Il contesto continentale si è dimostrato coeso nel segnare il passo, con l’indice pan-europeo Stoxx 600 che ha toccato un nuovo record storico a 595,96 punti, avanzando dello 0,6%. Londra, superando per la prima volta la quota dei 10mila punti, ha guidato le principali piazze con un rialzo dello 0,9%, seguita da Parigi (+0,6%), Francoforte (+0,4%) e Madrid (+0,5%). A sostenere il sentiment, come spesso accaduto nell’ultimo periodo, vi sono le prospettive di crescita legate agli investimenti in intelligenza artificiale e un quadro macroeconomico globale che continua a essere visto con favore, nonostante le incognite sui futuri movimenti dei tassi di interesse da parte delle principali banche centrali.

Le dinamiche valutarie e delle materie prime

In questo quadro di generale apprezzamento dei rischi finanziari, l’euro ha invece mostrato una lieve flessione, scambiandosi a 1,1729 sul dollaro statunitense, in un contesto di vigile attesa per i prossimi dati economici che arriveranno sia dall’area euro che dagli Stati Uniti, ora con Donald Trump nuovamente alla guida della presidenza. Sul fronte delle commodities, il petrolio ha registrato un moderato rialzo, con il Brent per le consegne di febbraio che ha guadagnato lo 0,7% portandosi a 61,3 dollari al barile, un movimento che riflette tanto le tensioni geopolitiche in alcune aree produttive quanto le aspettative sulla domanda energetica globale per i mesi a venire.

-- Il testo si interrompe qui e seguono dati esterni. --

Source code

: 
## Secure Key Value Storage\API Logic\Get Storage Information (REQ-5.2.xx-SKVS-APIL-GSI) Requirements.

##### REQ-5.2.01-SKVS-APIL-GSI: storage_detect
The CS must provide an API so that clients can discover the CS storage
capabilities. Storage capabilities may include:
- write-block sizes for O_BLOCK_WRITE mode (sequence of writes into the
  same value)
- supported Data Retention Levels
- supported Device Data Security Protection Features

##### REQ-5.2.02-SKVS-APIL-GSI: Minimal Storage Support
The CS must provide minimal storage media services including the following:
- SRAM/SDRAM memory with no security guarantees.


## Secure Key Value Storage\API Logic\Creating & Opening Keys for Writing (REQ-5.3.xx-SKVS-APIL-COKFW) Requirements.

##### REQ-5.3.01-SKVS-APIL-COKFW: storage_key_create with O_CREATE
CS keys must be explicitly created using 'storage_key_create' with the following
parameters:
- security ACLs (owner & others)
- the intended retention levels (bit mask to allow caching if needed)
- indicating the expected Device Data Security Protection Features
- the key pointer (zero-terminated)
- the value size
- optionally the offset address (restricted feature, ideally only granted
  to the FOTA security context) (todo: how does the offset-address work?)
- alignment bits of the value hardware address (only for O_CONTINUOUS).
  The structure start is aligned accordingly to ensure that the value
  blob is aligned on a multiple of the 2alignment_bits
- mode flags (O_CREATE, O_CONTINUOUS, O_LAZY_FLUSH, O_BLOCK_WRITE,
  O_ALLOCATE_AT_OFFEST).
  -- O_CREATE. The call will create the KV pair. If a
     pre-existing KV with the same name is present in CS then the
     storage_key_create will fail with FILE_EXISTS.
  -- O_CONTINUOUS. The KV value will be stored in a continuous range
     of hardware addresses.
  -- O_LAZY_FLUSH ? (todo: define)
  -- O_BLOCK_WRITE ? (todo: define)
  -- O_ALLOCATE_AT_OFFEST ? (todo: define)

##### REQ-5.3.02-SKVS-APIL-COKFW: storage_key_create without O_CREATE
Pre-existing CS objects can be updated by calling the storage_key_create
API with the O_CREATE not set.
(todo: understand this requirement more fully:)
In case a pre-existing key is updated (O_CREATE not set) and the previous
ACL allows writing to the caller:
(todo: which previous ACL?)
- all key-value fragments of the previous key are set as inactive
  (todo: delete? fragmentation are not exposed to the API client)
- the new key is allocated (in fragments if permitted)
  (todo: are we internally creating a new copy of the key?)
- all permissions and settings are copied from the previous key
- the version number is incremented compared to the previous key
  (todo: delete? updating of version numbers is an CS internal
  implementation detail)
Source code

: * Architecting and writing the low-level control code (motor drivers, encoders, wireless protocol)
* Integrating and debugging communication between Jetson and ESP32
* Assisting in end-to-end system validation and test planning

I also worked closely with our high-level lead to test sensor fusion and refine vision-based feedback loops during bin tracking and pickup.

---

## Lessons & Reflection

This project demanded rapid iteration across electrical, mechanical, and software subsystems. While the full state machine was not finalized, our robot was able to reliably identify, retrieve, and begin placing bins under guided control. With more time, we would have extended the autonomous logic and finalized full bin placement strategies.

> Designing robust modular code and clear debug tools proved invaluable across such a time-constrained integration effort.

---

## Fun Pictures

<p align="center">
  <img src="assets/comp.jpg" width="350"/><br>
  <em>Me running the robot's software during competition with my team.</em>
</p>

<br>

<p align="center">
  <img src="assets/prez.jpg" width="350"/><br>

I titoli sotto i riflettori a Milano

Nello specifico di Piazza Affari, accanto alla solida performance dell’indice, si sono distinte le dinamiche settoriali, con alcuni valori che hanno catturato l’interesse degli operatori. Tra questi, spiccano i comparti dell’aerospazio e della difesa, con Leonardo in netto rialzo, e quello cantieristico, trainato da Fincantieri, entrambi settori tradizionalmente sensibili alle politiche di bilancio dei governi e alle commesse internazionali. In prima fila, con un guadagno del 3%, si è piazzato anche Monte dei Paschi di Siena, a testimoniare come il recupero delle banche italiane rimanga un tema centrale per gli investitori, i quali, pur nella generale propensione al rischio, stanno iniziando a selezionare con maggiore attenzione i titoli su cui puntare per i prossimi trimestri.